Thailand: Green Building Is One of Five Main Categories toward Energy Efficiency

Thailand must lay more emphasis on energy efficiency in buildings in order to create a healthy city environment for its citizens, and to meet the goals of the 20-year Energy Efficiency Development Plan (EEDP), experts said yesterday.

They were participating in the “German-Thai Technology Conference on Energy Efficiency in Buildings in Thailand”, conducted by the German-Thai Chamber of Commerce (GTCC) and the German International Cooperation agency.

In the Kingdom, the building sector accounts for about 25 per cent of total energy use, especially commercial buildings, such as hotels, hospitals, shopping malls, supermarkets and offices, which consume between 30 to 70 per cent of energy within the sector.

There lies a great potential for energy savings, for example, through modern air-conditioning and cooling technology, and energy-management systems, according to the GTCC.

“In this connection, the Energy Ministry launched the EEDP in 2011 aiming to achieve a reduction of final energy intensity by 25 per cent in 2030. The building sector can contribute significantly to this ambitious but not unrealistic target,” the chamber said in a statement.

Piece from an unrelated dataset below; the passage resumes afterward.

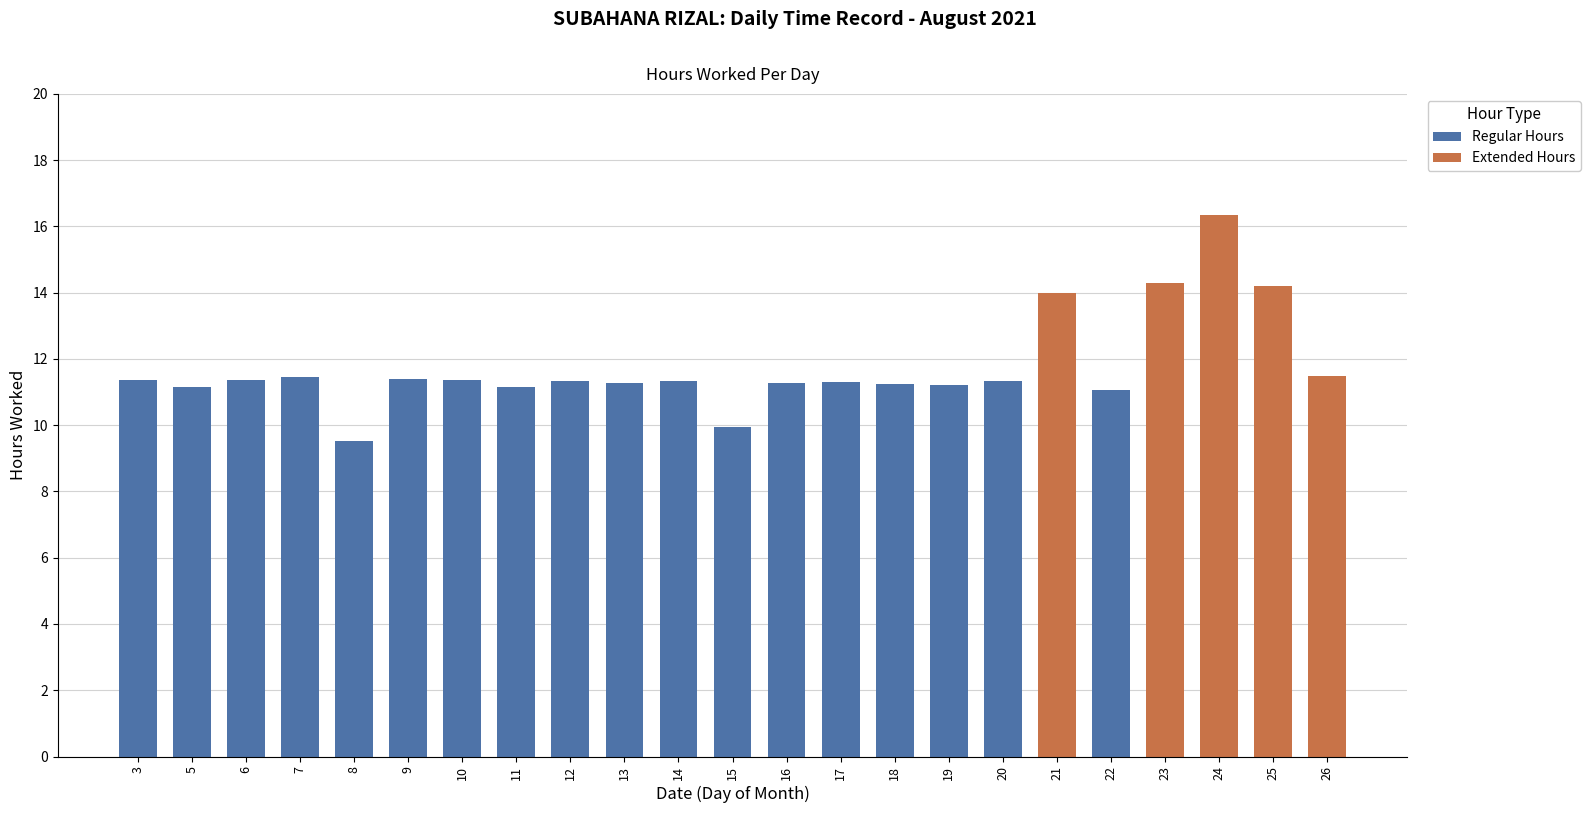

True or false: the data shows 15.9 at 19.

False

Besides, Thailand needs to create more green areas so that its residents can enjoy better health and more natural beauty, said Atch Sreshthaputra, assistant professor at Chulalongkorn University’s Faculty of Architecture.

“You can see that Singapore even has a lot of green area. Singapore has 66 square metres of green area per capita. I mean, for one person, it has 66 square metres of green area. Can you imagine how much we have in Bangkok?” he asked.

“We only have 3 square metres of green area per capita. We are among the lowest countries in Asia in terms of green area per capita. The World Health Organisation recommends that there should be 10 square metres of green area per capita, so that we don’t have air pollution,” he said.

Stressing the point further, he added: “According to the new city planning code [for Bangkok], at least 50 per cent of open space must be green. If you have open space, half of the open space must be green area. The development density incentive ranges from 5 to 20 per cent more buildable area for green buildings. If you have a green building, you can have more beautiful area.”

He also pointed to the importance of five main categories that are crucial to energy efficiency in Thailand: affordable housing, urban public space, mass-transit park and ride, storm-water run-off, and green building.

Concerning affordable housing, a low-income condominium can have 20 per cent more buildable area if the sale price is 20 per cent less than the market price.

Meanwhile, developments that provide public urban space can also have more buildable area, said the academic.

As to the importance of mass transportation, he said: “If you provide free parking spaces near subway stations, you can have more buildable area. One parking space should be 30 square metres.”

“Rainwater retention is also very important. If you provide one cubic metre of rain capacity for 50 square metres of site area, you can have a 5-per-cent increase in buildable area. It is not very difficult to do, when compared to the other options,” he added.

Finally, developments that are certified green buildings can have 5 to 20 per cent more buildable area, he said.